__RECORDED DATA__.
○ ○ ○
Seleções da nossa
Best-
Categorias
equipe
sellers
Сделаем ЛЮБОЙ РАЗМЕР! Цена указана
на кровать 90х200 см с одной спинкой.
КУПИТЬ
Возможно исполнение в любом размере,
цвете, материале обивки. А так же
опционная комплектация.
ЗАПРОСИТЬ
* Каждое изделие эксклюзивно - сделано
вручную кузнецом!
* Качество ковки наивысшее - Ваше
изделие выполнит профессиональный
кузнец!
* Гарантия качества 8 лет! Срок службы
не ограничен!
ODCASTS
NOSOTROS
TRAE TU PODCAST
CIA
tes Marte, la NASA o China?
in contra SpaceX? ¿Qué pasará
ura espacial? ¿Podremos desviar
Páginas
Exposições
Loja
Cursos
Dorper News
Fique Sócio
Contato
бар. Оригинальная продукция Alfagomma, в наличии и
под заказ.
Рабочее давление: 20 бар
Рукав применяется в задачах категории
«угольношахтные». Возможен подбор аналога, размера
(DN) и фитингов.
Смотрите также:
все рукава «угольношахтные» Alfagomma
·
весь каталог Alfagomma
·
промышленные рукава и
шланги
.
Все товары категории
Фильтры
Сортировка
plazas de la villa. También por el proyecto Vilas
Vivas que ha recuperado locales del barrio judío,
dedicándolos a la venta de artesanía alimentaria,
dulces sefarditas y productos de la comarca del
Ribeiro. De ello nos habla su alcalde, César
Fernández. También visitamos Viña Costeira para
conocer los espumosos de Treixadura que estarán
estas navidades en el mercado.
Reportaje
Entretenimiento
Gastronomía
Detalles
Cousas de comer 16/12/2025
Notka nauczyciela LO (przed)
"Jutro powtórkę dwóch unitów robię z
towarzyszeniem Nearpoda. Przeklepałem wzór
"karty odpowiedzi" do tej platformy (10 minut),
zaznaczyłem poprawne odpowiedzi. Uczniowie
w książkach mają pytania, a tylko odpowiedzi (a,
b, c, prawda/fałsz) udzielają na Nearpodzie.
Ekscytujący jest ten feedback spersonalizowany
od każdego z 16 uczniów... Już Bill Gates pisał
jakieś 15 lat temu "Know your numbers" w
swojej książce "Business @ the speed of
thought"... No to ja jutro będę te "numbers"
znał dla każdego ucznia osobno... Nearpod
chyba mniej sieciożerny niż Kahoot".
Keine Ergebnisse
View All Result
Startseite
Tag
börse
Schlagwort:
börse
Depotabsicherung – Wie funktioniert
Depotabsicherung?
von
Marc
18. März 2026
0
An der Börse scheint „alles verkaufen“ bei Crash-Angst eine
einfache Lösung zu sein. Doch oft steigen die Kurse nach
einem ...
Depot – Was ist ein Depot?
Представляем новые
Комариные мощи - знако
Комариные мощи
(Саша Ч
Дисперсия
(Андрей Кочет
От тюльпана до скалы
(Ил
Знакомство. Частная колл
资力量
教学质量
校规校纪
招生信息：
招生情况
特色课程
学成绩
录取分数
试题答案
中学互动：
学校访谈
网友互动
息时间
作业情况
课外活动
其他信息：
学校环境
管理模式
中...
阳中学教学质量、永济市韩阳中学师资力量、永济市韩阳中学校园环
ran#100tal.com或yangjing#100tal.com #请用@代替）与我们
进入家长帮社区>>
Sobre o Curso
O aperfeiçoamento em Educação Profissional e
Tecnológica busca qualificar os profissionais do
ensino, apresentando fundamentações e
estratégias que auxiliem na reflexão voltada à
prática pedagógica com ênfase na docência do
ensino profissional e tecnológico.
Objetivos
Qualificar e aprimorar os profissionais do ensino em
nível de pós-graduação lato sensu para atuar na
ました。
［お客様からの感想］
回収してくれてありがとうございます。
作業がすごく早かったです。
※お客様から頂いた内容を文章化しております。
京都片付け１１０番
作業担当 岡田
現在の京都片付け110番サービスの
○ ○ ○
__BRIEF__.
Print each entry above word for word, leaving none out.

__COMPLETED EXERCISE__.
Seleções da nossa
Best-
Categorias
equipe
sellers
Сделаем ЛЮБОЙ РАЗМЕР! Цена указана
на кровать 90х200 см с одной спинкой.
КУПИТЬ
Возможно исполнение в любом размере,
цвете, материале обивки. А так же
опционная комплектация.
ЗАПРОСИТЬ
* Каждое изделие эксклюзивно - сделано
вручную кузнецом!
* Качество ковки наивысшее - Ваше
изделие выполнит профессиональный
кузнец!
* Гарантия качества 8 лет! Срок службы
не ограничен!
ODCASTS
NOSOTROS
TRAE TU PODCAST
CIA
tes Marte, la NASA o China?
in contra SpaceX? ¿Qué pasará
ura espacial? ¿Podremos desviar
Páginas
Exposições
Loja
Cursos
Dorper News
Fique Sócio
Contato
бар. Оригинальная продукция Alfagomma, в наличии и
под заказ.
Рабочее давление: 20 бар
Рукав применяется в задачах категории
«угольношахтные». Возможен подбор аналога, размера
(DN) и фитингов.
Смотрите также:
все рукава «угольношахтные» Alfagomma
·
весь каталог Alfagomma
·
промышленные рукава и
шланги
.
Все товары категории
Фильтры
Сортировка
plazas de la villa. También por el proyecto Vilas
Vivas que ha recuperado locales del barrio judío,
dedicándolos a la venta de artesanía alimentaria,
dulces sefarditas y productos de la comarca del
Ribeiro. De ello nos habla su alcalde, César
Fernández. También visitamos Viña Costeira para
conocer los espumosos de Treixadura que estarán
estas navidades en el mercado.
Reportaje
Entretenimiento
Gastronomía
Detalles
Cousas de comer 16/12/2025
Notka nauczyciela LO (przed)
"Jutro powtórkę dwóch unitów robię z
towarzyszeniem Nearpoda. Przeklepałem wzór
"karty odpowiedzi" do tej platformy (10 minut),
zaznaczyłem poprawne odpowiedzi. Uczniowie
w książkach mają pytania, a tylko odpowiedzi (a,
b, c, prawda/fałsz) udzielają na Nearpodzie.
Ekscytujący jest ten feedback spersonalizowany
od każdego z 16 uczniów... Już Bill Gates pisał
jakieś 15 lat temu "Know your numbers" w
swojej książce "Business @ the speed of
thought"... No to ja jutro będę te "numbers"
znał dla każdego ucznia osobno... Nearpod
chyba mniej sieciożerny niż Kahoot".
Keine Ergebnisse
View All Result
Startseite
Tag
börse
Schlagwort:
börse
Depotabsicherung – Wie funktioniert
Depotabsicherung?
von
Marc
18. März 2026
0
An der Börse scheint „alles verkaufen“ bei Crash-Angst eine
einfache Lösung zu sein. Doch oft steigen die Kurse nach
einem ...
Depot – Was ist ein Depot?
Представляем новые
Комариные мощи - знако
Комариные мощи
(Саша Ч
Дисперсия
(Андрей Кочет
От тюльпана до скалы
(Ил
Знакомство. Частная колл
资力量
教学质量
校规校纪
招生信息：
招生情况
特色课程
学成绩
录取分数
试题答案
中学互动：
学校访谈
网友互动
息时间
作业情况
课外活动
其他信息：
学校环境
管理模式
中...
阳中学教学质量、永济市韩阳中学师资力量、永济市韩阳中学校园环
ran#100tal.com或yangjing#100tal.com #请用@代替）与我们
进入家长帮社区>>
Sobre o Curso
O aperfeiçoamento em Educação Profissional e
Tecnológica busca qualificar os profissionais do
ensino, apresentando fundamentações e
estratégias que auxiliem na reflexão voltada à
prática pedagógica com ênfase na docência do
ensino profissional e tecnológico.
Objetivos
Qualificar e aprimorar os profissionais do ensino em
nível de pós-graduação lato sensu para atuar na
ました。
［お客様からの感想］
回収してくれてありがとうございます。
作業がすごく早かったです。
※お客様から頂いた内容を文章化しております。
京都片付け１１０番
作業担当 岡田
現在の京都片付け110番サービスの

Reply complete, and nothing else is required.